> _TEXTO APRESENTADO_:
○ ○ ○

Argentina: o calote que não devia ter acontecido
Na Argentina, incumprir dívidas é desporto nacional. Por isso o país costuma não pagar aos seus credores década sim, década sim. Porém, desta vez o governo queria e podia pagar. O calote foi consequência da falta de jeito do país para dar a volta a um juiz ignorante e caprichoso. Quem assim qualifica Thomas Griesa, o norte--americano em cujo tribunal se tramita a reestruturação da dívida argentina, são fontes insuspeitas como o prémio Nobel Joseph Stiglitz ou o The New York Times.
A vez anterior foi diferente. Em dezembro de 2001, a Argentina decidiu incumprir a sua dívida pública depois de quatro anos de recessão, sangrentos protestos na rua e a queda de um presidente: não pagou porque não podia. Esse calote foi considerado o maior da história até à reestruturação grega de 2012. A recuperação foi morosa mas bem--sucedida. Primeiro em 2005 e depois em 2010, o governo negociou com os seus credores e conseguiu que 92% deles aceitassem recuperar os seus investimentos com um enorme desconto. Porém, 8% dos credores, desde então chamados holdouts, rejeitaram o acordo e desafiaram judicialmente a Argentina para devolver tudo - mais enormes juros por tempo, por risco e por usura. Fizeram-no na jurisdição que a própria Argentina tinha escolhido: os tribunais de Nova Iorque. Por que razão aceitou um país soberano submeter-se a juízes estrangeiros? Porque ninguém empresta dinheiro se não confia em recuperá-lo, e a Justiça argentina é tão fiável como a portuguesa. A credibilidade dos tribunais dos EUA constituía assim uma garantia para quem emprestava e um subsídio para quem pedia, porque o menor risco de incumprimento reduzia os juros. Deixou de ser assim.

○ ○ ○

> _MATERIAL FORNECIDO_:
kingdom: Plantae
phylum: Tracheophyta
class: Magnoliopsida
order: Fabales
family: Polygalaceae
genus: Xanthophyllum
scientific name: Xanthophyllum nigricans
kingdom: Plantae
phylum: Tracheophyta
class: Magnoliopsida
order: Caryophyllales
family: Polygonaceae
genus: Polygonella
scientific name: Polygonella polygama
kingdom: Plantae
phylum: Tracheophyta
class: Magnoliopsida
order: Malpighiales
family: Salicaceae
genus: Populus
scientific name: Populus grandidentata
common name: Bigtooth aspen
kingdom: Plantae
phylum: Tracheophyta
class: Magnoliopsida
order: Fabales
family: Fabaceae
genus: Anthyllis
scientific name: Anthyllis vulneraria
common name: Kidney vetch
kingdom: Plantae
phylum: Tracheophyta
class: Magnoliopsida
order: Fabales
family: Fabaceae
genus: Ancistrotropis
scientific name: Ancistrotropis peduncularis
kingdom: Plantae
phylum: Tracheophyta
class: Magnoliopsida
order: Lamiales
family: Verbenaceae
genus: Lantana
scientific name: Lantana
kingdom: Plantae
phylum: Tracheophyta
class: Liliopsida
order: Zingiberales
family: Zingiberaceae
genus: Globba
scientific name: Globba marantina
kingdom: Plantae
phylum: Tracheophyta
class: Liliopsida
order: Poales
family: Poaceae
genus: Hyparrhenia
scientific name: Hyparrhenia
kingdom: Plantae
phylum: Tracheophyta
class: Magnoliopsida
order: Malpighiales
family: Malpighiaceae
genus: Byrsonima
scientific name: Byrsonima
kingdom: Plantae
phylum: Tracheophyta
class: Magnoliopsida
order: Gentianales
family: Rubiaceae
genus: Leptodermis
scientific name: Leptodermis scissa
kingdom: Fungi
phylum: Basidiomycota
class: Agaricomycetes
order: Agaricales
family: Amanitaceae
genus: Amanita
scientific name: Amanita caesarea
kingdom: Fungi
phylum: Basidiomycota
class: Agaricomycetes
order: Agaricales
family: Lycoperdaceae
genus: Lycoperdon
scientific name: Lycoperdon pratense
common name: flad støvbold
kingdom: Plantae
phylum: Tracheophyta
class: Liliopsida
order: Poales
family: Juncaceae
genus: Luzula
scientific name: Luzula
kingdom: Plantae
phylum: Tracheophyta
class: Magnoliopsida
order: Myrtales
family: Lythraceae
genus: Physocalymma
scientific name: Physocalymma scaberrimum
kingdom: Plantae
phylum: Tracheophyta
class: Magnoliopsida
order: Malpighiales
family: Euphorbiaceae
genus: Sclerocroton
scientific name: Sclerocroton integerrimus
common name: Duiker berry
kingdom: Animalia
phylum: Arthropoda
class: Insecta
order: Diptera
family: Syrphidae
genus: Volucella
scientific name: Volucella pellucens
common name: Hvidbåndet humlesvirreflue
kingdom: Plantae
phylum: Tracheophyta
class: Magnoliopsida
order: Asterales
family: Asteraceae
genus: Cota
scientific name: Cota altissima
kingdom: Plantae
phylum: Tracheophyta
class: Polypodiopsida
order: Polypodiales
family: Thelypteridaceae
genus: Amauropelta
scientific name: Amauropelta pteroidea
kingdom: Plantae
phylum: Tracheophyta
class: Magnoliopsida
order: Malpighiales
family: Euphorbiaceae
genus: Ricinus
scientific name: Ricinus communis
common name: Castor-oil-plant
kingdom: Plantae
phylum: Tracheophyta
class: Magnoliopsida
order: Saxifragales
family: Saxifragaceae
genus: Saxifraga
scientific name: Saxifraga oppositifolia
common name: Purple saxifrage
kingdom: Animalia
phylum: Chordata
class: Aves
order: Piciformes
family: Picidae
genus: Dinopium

○ ○ ○

> _CONJUNTO DE TAREFAS_:
1 > Devolva, sem qualquer alteração, o trecho do texto sobre o calote argentino que vai desde "Argentina: o calote" até "New York Times.", incluindo estas últimas palavras.
2 > De acordo com o texto sobre o calote argentino, que percentagem dos credores aceitou recuperar os seus investimentos com um enorme desconto nas negociações de 2005 e 2010?
Os registos não têm qualquer relação com o texto.

> _SOLUÇÕES POR ORDEM_:
1 >
Argentina: o calote que não devia ter acontecido
Na Argentina, incumprir dívidas é desporto nacional. Por isso o país costuma não pagar aos seus credores década sim, década sim. Porém, desta vez o governo queria e podia pagar. O calote foi consequência da falta de jeito do país para dar a volta a um juiz ignorante e caprichoso. Quem assim qualifica Thomas Griesa, o norte--americano em cujo tribunal se tramita a reestruturação da dívida argentina, são fontes insuspeitas como o prémio Nobel Joseph Stiglitz ou o The New York Times.

2 > 92% dos credores.